GEANT4-based Monte Carlo simulation has been performed for a 2"φ × 2" L cylindrical CsI(Tl) single-crystal scintillator. The simulation includes transport of incident gamma photons as well as generation and transport of optical photons in the crystal up to the coupled photodetector. An optical photon detection spectrum was generated from the number of optical photons detected at the photodetector surface per incident primary gamma photon. This spectrum is equivalent to a conventional pulse-height spectrum, apart from the fact that its abscissa is only proportional, but not equal, to the actual pulse height (volts). This has an energy resolution of about 6.5% at 662 keV arising from the light generation and transport statistics.
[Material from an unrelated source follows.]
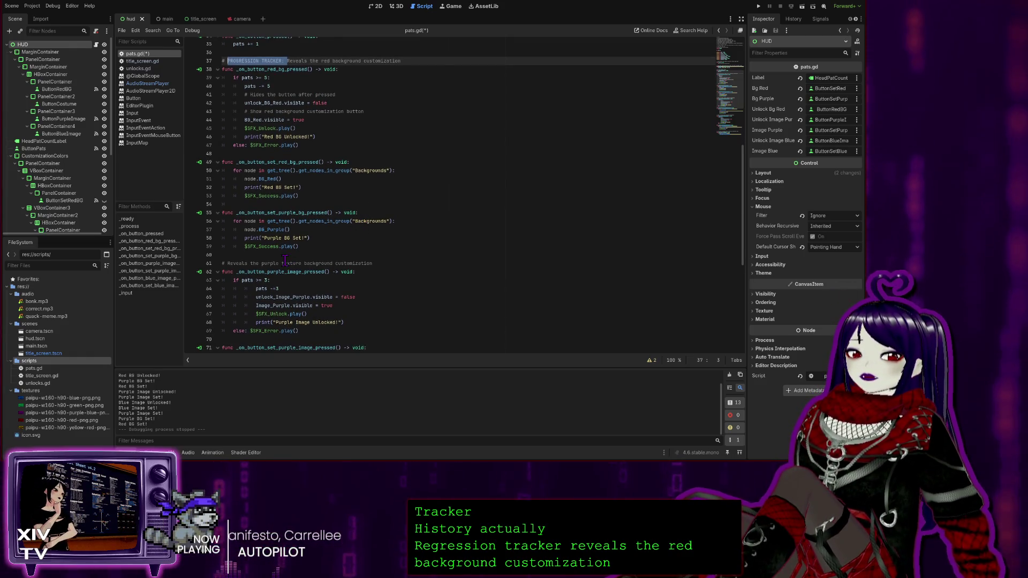
{"action": "left_click", "coordinate": [229, 264]}
{"action": "key", "text": "ctrl+v"}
This spectrum was compared with an experimentally recorded pulse-height spectrum (after the abscissa of both the spectra were converted to energy scale) from a gamma spectrometer based on an in-house grown 2"φ × 2" L cylindrical CsI(Tl) crystal, thereby validating the simulation code. The effects of variation of scintillation and optical properties as well as physical and surface parameters on the simulated spectrum were subsequently studied in order to identify the important parameters. The quantum efficiency of the photodetector and the matching of its spectral response with the emission spectrum of the scintillator, reflectivity of the scintillator coating material, and the absolute light yield of the scintillator were identified as the parameters that influence the pulse-height spectrum in the most dominant way. Results of simulation presented in this paper are likely to facilitate the optimization of future detector setups.